In the run up to the late 20th century Christians in the west have had success after success. We’ve not only pushed for expansions of education, health care, and human rights (to name some of the big areas), we’ve convinced the government to see these as goods – and as the job of government to bring about. We’ve succeeded!
Or have we? Surely it is a success when we have convinced the government, with its power of coercion, monopoly on the legitimate us of violence, and the ability to create money out of thin air, to do what we think is good. Where the church was weak, through being limited to convincing people & institutions to do The Right Thing, the State has the power to make these things happen.
Because we’ve had this great victory, the church in the west is stronger than ever, right?

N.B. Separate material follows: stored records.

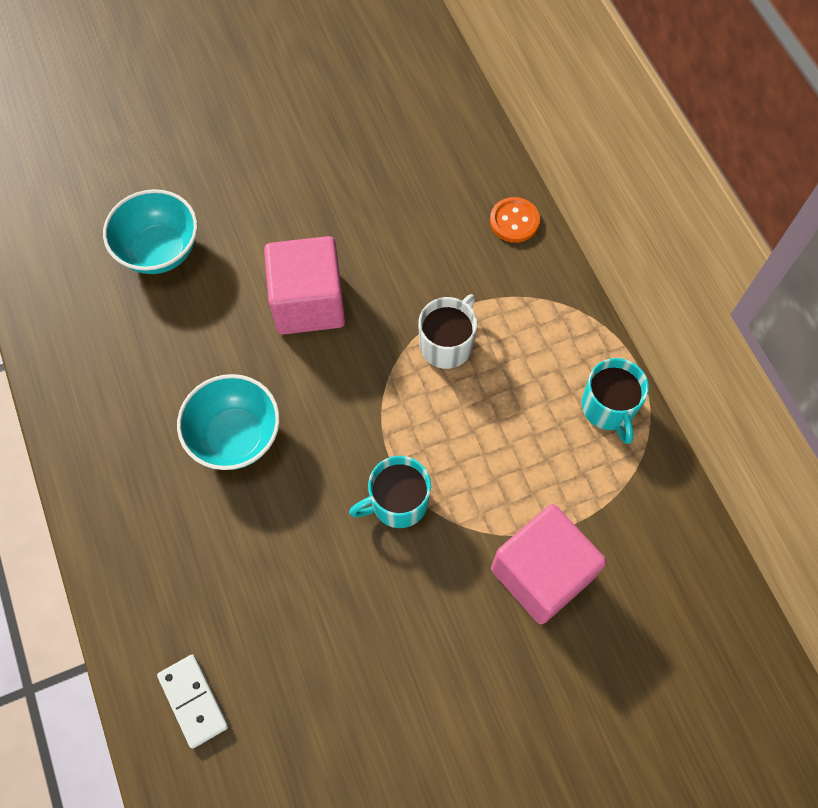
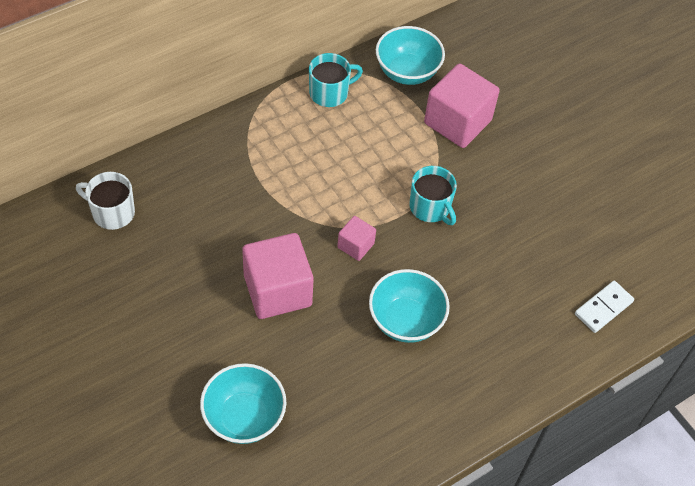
camera: 105 degrees left, 10 degrees down
white mug [418,294,477,369] -> white mug moved to [76,172,135,230]
orange button [490,197,540,243] -> none
none -> pink cube [337,216,376,261]
none -> turquoise bowl [376,26,445,85]

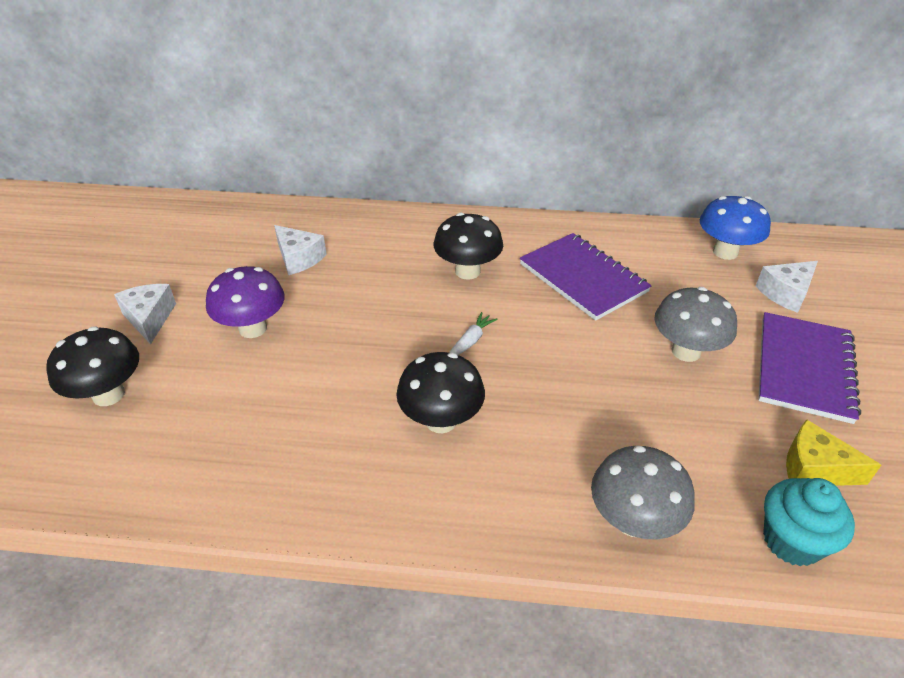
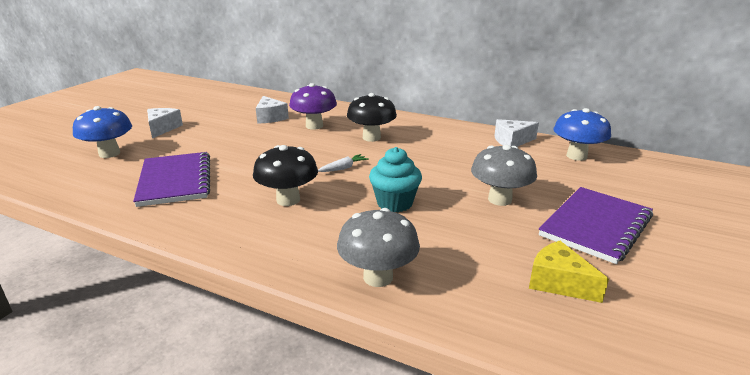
camera: 20 degrees right, 15 degrees down
black mushroom [46,326,139,406] -> blue mushroom [73,106,132,158]
purple mushroom [206,266,285,338] -> purple mushroom moved to [289,83,337,130]
purple notebook [520,233,652,321] -> purple notebook moved to [133,152,210,207]
white cheese [756,261,818,313] -> white cheese moved to [494,119,539,147]
turquoise cupcake [763,478,855,566] -> turquoise cupcake moved to [369,147,422,212]

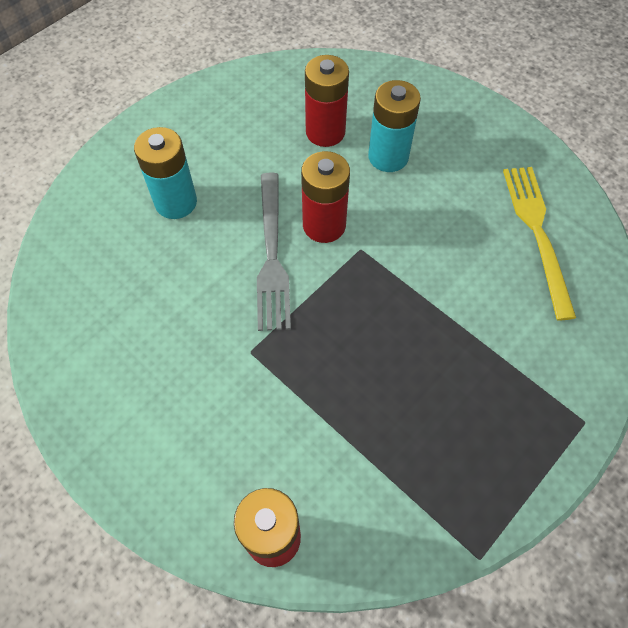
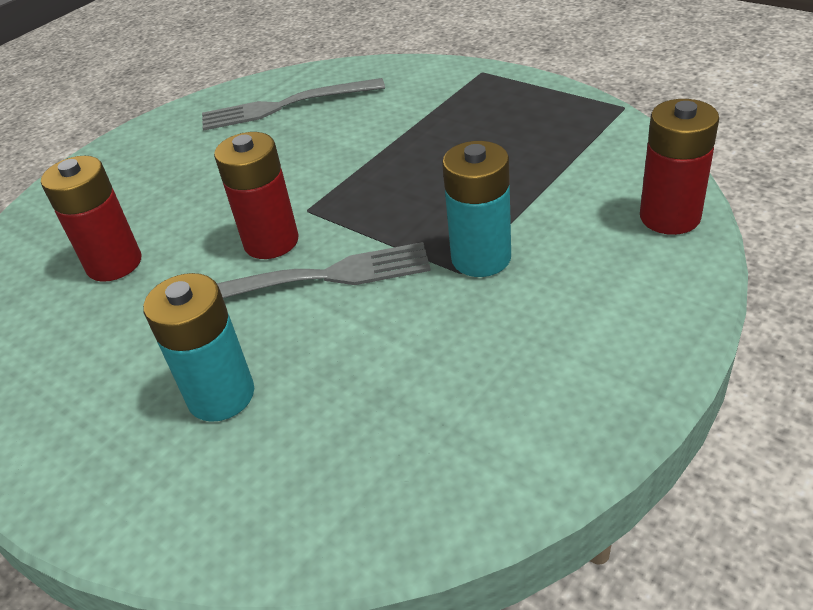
camera: 90 degrees left, 20 degrees down
turquoise battery [368,80,421,172] -> turquoise battery moved to [442,141,511,277]
yellow fork [503,167,576,320] -> grey fork [202,78,385,131]

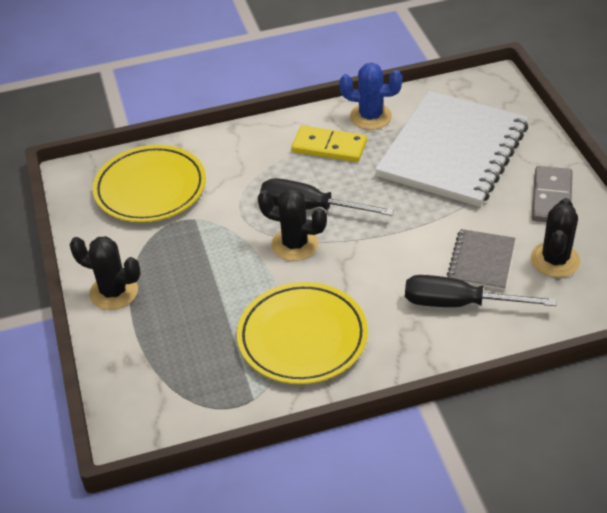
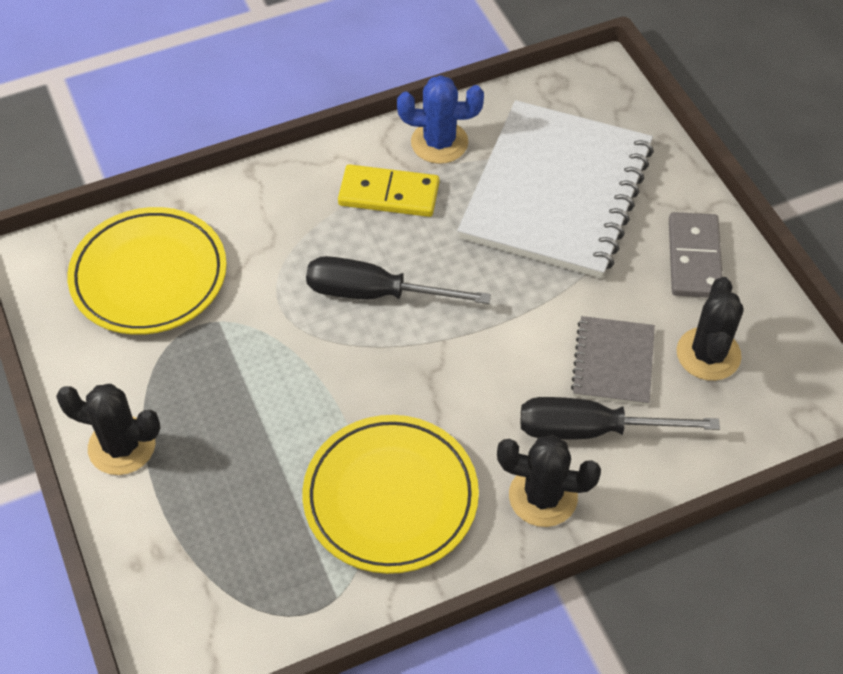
camera: 10 degrees left, 10 degrees up
black cactus [258,188,327,261] -> black cactus moved to [497,435,601,527]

Well, not so much. In our push to center on ethics, we’ve tended to reduce the faith to ethics, to doing The Right Thing, to Transforming the World. We’ve let the so-called religious aspects of the faith fall by the wayside as divisive or inconsequential. All we have is ethics, doing The Right Thing and Transforming the World. But the omnicompetent state has taken over those jobs. Sure, we can cheer the State on, maybe nudge them a bit from time to time (if anyone is listening), but in our reduction of the faith to ethics, AND our success in passing the big social ethical duties on to the State, the church is left with nothing to do, nothing to define it. Who needs church – with its archaic texts, ancient bigoted and repressive moral remnants, and its demand that we forsake sleep and fun to go to boring “worship services?” This so-called success is the story of the church abetting in its own marginalization through secularization.
At some point, we need to get back to Jesus – not just the ethical teaching we (selectively) love, but the Jesus who inaugurated the kingdom of God and lives and reigns as Lord. This doesn’t mean forsaking ethics, or turning from doing The Right Thing. It means putting those good things in their place, under Jesus’ feet.